*Questions to answer*:
[A] In the green chemistry blog's New Year post, rewrite everything from "The most popular" down to "this new platform.", putting "ninety-five countries" in place of "95 countries".
[B] According to the green chemistry blog's New Year post, how many countries did the blog's readers come from?
Start of Document section
Happy New Year readers of the blog! I hope 2013 will be a successful and productive year for the business of green chemistry and the blog's resolution is to continue monitoring and reporting activities in this market.

Again, I wanted to thank everybody who continue to follow the blog's transition from ICIS. Since the new blog came online in September 1, it had about 21,000 views throughout 2012, according to Wordpress yearly blog report.

The most popular post for the day was on November 12 with my post "Sustainable Palm Oil: Is certification enough?"

The post with the most views however was about bio-acrylic acid followed by bio-PET especially Coca-Cola's involvement in this sector. Bio-acetic acid also got the top views of the year as well as bio-based nylon.

Readers of the blog came from all over the world, 95 countries to be exact. Most visitors came from the US, France and Japan. The blog's top referring sites are Twitter, LinkedIn and Facebook but the blog is also thankful for those who did Google search specifically to find the new Green Chemicals blog after I relocated from ICIS to this new platform.

This month, as I venture out again to find employment in the chemical publishing/research field, I will aim to visit and analyze some of the markets that I used to cover in ICIS when it was then Chemical Market Reporter -- oleochemicals, green surfactants, animal fats/plant oils, and natural waxes. This could be a fun project to do.

The blog is sending a big good luck for those planning to start their commercial production this year. As the blog posted in October, 2013 is going to be a critical year for bio-based chemicals as several companies aim to prove that their technology will be able to efficiently and cost-economically work as they start-up their first commercial-scale facilities this year.
End of Document section
Start of Data to examine
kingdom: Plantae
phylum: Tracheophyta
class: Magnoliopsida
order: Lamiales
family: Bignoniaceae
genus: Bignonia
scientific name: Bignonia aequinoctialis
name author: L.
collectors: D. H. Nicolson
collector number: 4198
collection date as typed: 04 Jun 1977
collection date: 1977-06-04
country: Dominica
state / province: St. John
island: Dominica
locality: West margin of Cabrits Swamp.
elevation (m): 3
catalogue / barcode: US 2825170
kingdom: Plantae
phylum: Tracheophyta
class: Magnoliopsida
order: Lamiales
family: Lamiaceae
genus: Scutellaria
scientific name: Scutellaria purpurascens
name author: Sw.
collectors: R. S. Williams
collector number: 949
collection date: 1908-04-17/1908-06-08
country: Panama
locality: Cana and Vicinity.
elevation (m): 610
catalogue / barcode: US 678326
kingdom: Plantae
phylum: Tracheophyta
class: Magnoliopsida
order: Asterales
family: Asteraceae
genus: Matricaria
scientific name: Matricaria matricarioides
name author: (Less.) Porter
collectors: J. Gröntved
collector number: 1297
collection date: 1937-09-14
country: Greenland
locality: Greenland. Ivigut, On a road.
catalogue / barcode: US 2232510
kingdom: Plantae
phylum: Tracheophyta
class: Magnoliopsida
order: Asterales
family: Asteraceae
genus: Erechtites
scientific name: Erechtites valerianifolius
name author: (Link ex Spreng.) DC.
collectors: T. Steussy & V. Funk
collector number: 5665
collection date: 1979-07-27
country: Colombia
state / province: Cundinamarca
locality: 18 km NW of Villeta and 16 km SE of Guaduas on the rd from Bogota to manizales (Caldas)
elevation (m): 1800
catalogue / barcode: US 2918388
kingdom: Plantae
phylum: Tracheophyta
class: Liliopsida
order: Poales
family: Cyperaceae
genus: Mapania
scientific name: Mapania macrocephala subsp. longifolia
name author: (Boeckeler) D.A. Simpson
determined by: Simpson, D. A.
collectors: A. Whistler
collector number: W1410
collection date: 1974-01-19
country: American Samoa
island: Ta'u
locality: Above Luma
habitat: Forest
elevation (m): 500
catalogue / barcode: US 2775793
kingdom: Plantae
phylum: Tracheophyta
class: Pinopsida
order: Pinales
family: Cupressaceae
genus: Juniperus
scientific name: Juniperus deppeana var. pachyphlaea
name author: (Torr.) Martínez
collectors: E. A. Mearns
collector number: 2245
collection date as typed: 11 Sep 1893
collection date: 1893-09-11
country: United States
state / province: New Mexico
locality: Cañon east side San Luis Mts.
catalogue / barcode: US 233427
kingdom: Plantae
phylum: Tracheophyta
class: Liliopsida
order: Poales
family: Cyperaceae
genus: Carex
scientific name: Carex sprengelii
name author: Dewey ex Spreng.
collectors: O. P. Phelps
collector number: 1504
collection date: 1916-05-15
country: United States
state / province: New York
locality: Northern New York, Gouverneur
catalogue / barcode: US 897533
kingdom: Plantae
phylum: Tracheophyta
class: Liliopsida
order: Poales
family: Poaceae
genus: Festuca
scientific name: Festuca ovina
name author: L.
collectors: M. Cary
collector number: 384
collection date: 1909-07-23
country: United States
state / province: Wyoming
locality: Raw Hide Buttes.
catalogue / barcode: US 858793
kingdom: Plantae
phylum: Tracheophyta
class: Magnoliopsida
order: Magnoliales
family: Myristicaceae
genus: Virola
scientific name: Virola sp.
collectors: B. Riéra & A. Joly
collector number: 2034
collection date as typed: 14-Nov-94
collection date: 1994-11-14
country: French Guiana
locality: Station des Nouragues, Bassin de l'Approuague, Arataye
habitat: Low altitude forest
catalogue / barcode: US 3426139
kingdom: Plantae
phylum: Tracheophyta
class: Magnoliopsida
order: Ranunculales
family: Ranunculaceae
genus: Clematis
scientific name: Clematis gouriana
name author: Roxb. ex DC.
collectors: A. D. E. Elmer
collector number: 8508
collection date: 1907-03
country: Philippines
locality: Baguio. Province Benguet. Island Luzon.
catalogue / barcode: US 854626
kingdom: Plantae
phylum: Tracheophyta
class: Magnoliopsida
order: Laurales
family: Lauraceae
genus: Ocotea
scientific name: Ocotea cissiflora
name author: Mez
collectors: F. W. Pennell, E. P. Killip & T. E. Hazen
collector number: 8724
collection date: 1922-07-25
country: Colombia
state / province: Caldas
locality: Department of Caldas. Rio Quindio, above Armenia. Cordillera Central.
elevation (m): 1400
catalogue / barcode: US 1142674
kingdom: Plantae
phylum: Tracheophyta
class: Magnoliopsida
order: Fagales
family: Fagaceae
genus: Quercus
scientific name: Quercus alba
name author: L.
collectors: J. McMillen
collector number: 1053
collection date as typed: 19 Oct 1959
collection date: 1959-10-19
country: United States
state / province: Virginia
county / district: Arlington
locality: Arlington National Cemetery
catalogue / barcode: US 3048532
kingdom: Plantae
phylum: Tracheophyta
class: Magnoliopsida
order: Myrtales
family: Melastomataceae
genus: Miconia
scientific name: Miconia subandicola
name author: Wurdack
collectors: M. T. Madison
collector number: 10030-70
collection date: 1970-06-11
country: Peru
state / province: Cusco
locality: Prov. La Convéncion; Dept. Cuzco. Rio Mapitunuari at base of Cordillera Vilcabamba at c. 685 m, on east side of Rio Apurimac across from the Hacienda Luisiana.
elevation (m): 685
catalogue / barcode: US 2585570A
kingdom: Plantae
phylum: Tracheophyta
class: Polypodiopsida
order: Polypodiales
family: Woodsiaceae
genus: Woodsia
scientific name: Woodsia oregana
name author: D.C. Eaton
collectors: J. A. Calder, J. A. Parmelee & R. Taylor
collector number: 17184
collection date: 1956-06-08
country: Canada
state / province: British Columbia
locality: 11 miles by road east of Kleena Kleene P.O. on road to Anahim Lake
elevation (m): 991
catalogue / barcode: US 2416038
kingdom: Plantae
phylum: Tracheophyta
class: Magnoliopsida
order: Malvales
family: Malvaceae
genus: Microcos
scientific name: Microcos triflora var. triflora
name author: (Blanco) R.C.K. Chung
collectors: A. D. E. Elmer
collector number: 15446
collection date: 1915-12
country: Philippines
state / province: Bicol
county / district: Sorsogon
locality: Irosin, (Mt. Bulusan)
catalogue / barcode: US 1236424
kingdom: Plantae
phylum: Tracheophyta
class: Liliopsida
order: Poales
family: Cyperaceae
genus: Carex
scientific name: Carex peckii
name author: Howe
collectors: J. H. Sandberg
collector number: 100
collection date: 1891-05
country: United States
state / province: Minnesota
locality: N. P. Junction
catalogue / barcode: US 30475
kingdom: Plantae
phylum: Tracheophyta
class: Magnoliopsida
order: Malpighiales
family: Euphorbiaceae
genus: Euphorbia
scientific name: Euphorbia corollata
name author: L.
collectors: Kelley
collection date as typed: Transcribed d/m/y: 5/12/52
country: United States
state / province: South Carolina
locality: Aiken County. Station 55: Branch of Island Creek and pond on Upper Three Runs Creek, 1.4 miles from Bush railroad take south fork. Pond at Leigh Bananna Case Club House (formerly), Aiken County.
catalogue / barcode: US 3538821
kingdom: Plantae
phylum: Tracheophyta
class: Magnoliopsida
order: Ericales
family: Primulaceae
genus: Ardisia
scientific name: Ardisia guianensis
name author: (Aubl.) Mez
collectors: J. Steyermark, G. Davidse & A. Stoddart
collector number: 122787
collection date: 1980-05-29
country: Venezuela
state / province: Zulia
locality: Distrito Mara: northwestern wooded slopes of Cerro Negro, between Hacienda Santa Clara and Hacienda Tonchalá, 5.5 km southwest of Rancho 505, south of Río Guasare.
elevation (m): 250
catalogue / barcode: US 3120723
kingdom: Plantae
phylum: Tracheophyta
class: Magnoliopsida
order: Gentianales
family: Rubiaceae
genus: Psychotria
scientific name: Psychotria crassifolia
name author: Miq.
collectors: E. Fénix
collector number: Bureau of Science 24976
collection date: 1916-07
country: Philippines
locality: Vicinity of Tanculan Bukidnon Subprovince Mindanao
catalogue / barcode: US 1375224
End of Data to examine
*Responses to the tasks*:
[A]
The most popular post for the day was on November 12 with my post "Sustainable Palm Oil: Is certification enough?"

The post with the most views however was about bio-acrylic acid followed by bio-PET especially Coca-Cola's involvement in this sector. Bio-acetic acid also got the top views of the year as well as bio-based nylon.

Readers of the blog came from all over the world, ninety-five countries to be exact. Most visitors came from the US, France and Japan. The blog's top referring sites are Twitter, LinkedIn and Facebook but the blog is also thankful for those who did Google search specifically to find the new Green Chemicals blog after I relocated from ICIS to this new platform.

[B] 95 countries